--- The data Enclosed Below ---

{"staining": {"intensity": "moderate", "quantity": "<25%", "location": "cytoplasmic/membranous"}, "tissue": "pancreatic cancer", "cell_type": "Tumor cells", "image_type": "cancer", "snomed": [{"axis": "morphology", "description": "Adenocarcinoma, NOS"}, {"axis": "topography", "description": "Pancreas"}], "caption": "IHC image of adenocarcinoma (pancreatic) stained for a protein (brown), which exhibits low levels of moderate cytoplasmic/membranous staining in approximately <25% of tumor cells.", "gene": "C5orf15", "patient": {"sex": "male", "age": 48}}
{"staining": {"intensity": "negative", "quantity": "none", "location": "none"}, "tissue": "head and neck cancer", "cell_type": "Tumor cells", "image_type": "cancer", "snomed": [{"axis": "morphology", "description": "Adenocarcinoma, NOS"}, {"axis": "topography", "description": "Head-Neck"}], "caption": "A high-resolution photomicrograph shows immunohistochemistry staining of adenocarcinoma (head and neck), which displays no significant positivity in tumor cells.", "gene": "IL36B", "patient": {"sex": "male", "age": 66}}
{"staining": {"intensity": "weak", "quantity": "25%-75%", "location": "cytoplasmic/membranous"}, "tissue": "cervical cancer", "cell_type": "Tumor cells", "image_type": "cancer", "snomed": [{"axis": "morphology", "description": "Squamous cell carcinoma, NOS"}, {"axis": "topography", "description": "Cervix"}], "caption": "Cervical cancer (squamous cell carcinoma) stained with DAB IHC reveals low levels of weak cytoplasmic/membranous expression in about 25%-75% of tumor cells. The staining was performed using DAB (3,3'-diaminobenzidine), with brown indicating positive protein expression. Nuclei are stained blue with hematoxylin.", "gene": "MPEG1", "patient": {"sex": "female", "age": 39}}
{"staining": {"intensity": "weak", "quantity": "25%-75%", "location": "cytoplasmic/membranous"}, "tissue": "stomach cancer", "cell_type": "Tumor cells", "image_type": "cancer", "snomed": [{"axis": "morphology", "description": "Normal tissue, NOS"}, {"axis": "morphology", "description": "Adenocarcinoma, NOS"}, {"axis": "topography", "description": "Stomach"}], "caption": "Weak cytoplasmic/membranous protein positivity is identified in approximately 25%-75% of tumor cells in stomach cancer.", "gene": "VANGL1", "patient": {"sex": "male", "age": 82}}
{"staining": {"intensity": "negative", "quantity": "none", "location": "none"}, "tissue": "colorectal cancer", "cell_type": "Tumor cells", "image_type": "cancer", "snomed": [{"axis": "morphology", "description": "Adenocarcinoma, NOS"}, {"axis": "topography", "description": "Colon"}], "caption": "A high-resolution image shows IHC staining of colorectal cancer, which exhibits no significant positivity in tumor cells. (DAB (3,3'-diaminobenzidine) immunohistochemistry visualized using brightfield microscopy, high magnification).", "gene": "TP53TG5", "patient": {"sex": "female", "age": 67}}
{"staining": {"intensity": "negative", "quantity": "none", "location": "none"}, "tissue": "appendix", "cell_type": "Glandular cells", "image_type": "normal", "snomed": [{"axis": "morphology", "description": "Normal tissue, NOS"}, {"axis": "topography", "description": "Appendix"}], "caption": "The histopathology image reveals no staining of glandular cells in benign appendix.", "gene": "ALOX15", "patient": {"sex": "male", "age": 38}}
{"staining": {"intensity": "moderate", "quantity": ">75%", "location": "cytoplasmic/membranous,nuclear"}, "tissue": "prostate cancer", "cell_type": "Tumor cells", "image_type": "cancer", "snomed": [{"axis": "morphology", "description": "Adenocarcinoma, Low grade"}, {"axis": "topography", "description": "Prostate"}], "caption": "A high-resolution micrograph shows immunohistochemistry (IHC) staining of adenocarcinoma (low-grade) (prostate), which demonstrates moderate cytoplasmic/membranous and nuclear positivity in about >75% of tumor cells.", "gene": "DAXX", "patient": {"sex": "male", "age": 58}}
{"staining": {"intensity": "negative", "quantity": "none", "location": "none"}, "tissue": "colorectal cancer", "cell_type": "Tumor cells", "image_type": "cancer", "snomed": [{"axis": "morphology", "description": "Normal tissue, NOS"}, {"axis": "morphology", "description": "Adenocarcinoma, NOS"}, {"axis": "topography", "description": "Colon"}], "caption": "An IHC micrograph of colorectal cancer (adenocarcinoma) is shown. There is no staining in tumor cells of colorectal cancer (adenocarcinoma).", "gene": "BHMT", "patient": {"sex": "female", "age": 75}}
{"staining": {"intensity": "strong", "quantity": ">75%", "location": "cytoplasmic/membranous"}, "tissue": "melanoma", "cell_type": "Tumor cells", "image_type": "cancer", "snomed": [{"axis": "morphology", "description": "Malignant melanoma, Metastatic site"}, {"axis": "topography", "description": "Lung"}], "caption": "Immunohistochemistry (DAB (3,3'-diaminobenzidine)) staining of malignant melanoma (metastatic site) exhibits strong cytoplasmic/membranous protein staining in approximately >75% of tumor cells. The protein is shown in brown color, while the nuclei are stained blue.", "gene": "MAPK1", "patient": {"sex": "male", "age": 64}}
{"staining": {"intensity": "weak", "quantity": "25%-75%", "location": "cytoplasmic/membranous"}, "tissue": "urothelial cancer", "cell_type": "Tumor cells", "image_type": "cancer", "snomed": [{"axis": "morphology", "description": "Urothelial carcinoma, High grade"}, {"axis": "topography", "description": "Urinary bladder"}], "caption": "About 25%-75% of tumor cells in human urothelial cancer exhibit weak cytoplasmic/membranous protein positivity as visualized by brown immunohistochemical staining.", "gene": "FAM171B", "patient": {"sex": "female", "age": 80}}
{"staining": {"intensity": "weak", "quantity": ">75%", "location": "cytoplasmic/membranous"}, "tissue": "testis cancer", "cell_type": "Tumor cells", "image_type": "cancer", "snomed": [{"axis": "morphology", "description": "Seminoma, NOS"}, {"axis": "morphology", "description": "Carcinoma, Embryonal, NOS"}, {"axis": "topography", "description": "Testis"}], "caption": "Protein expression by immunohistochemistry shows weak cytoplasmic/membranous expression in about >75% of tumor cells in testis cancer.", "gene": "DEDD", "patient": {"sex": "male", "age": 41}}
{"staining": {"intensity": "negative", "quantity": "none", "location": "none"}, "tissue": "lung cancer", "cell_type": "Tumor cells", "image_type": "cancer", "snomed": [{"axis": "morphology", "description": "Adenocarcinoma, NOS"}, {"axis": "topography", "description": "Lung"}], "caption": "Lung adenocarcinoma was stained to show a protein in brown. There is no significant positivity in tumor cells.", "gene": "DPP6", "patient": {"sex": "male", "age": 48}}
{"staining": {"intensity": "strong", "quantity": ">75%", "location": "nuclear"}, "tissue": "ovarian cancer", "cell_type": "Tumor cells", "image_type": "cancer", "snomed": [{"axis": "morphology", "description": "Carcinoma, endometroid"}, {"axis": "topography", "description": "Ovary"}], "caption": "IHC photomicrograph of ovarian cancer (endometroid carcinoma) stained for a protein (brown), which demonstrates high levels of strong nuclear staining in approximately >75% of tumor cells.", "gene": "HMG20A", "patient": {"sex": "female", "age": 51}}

--- End of Enclosed The data ---

#### What is expected:
Every line in the records above that contains the word "significant" is to be copied out.

#### Response for this exercise:
{"staining": {"intensity": "negative", "quantity": "none", "location": "none"}, "tissue": "head and neck cancer", "cell_type": "Tumor cells", "image_type": "cancer", "snomed": [{"axis": "morphology", "description": "Adenocarcinoma, NOS"}, {"axis": "topography", "description": "Head-Neck"}], "caption": "A high-resolution photomicrograph shows immunohistochemistry staining of adenocarcinoma (head and neck), which displays no significant positivity in tumor cells.", "gene": "IL36B", "patient": {"sex": "male", "age": 66}}
{"staining": {"intensity": "negative", "quantity": "none", "location": "none"}, "tissue": "colorectal cancer", "cell_type": "Tumor cells", "image_type": "cancer", "snomed": [{"axis": "morphology", "description": "Adenocarcinoma, NOS"}, {"axis": "topography", "description": "Colon"}], "caption": "A high-resolution image shows IHC staining of colorectal cancer, which exhibits no significant positivity in tumor cells. (DAB (3,3'-diaminobenzidine) immunohistochemistry visualized using brightfield microscopy, high magnification).", "gene": "TP53TG5", "patient": {"sex": "female", "age": 67}}
{"staining": {"intensity": "negative", "quantity": "none", "location": "none"}, "tissue": "lung cancer", "cell_type": "Tumor cells", "image_type": "cancer", "snomed": [{"axis": "morphology", "description": "Adenocarcinoma, NOS"}, {"axis": "topography", "description": "Lung"}], "caption": "Lung adenocarcinoma was stained to show a protein in brown. There is no significant positivity in tumor cells.", "gene": "DPP6", "patient": {"sex": "male", "age": 48}}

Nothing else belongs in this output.